Workplace or school abuse or the so called bullying is frequent in many places and includes verbal abuse and other intimidation tactics.

Sexual harassment is the latest form of psychological abuse to be taken in consideration and can lead to serious alterations or perception and health impairment.

Possible consequences of psychological abuse

Emotional abuse can create serious psychological damage with deep scars that are hard to be approached later on even in time with therapy.

A constant criticism and minimizing can eventually lead to trust issues and low self esteem. The victims stop trusting their instincts and valuing their feelings while the abuser feels more and more in charge.

Sometimes, such behavior can lead to abuse being directed towards self and the victims start self attacking and stating to themselves things that have been induced by their abusers.

There are psyche changes that occur in these persons and long time abuse can seriously affect life quality. In some cases such abuse is subsequently followed by domestic physical or sexual abuse.

Child abuse impairs with the normal cognitive development and can lead to an adult that can either have difficulty forming relations and adapting to society norms but can even transform the victim into an adult emotional abuser.

Amongst other consequences there are the decreased work performance and ability to focus, trouble sleeping from insomnia to night terrors, difficulty in maintaining relationships, lack of confidence in others, eating disorders and depression, anxiety or panic attacks.

How to deal with emotional abuse

One of the first steps represents acknowledging that you are subject to such an abuse and recognizing the patterns of what you are experiencing.

You then need to consider counseling and having an open discussion on what you are feeling.

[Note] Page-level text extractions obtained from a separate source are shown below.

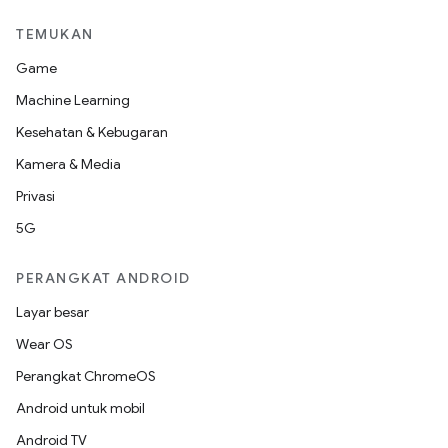
TEMUKAN
Game
Machine Learning
Kesehatan & Kebugaran
Kamera & Media
Privasi
5G
PERANGKAT ANDROID
Layar besar
Wear OS
Perangkat ChromeOS
Android untuk mobil
Android TV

You need to seek for help that can be personalized according to your needs.

Emotional abuse is often hard to prove and trying to keep a vendetta for an abuser can be frustrating so in most cases you are advised to distance yourself from that person or group.

These are toxic relationships that you need to separate from in order to build a fulfilling life. If this is not possible you need to set boundaries and stand by them with confidence and respect.

Do not tolerate any more offenses and don’t try to find reasons or excuses for them. Establish what kind of relationships you deserve to be in and what kind of people are healthy for you to interact with.

Resort to counseling to re-establish self confidence and build up emotional intelligence skills.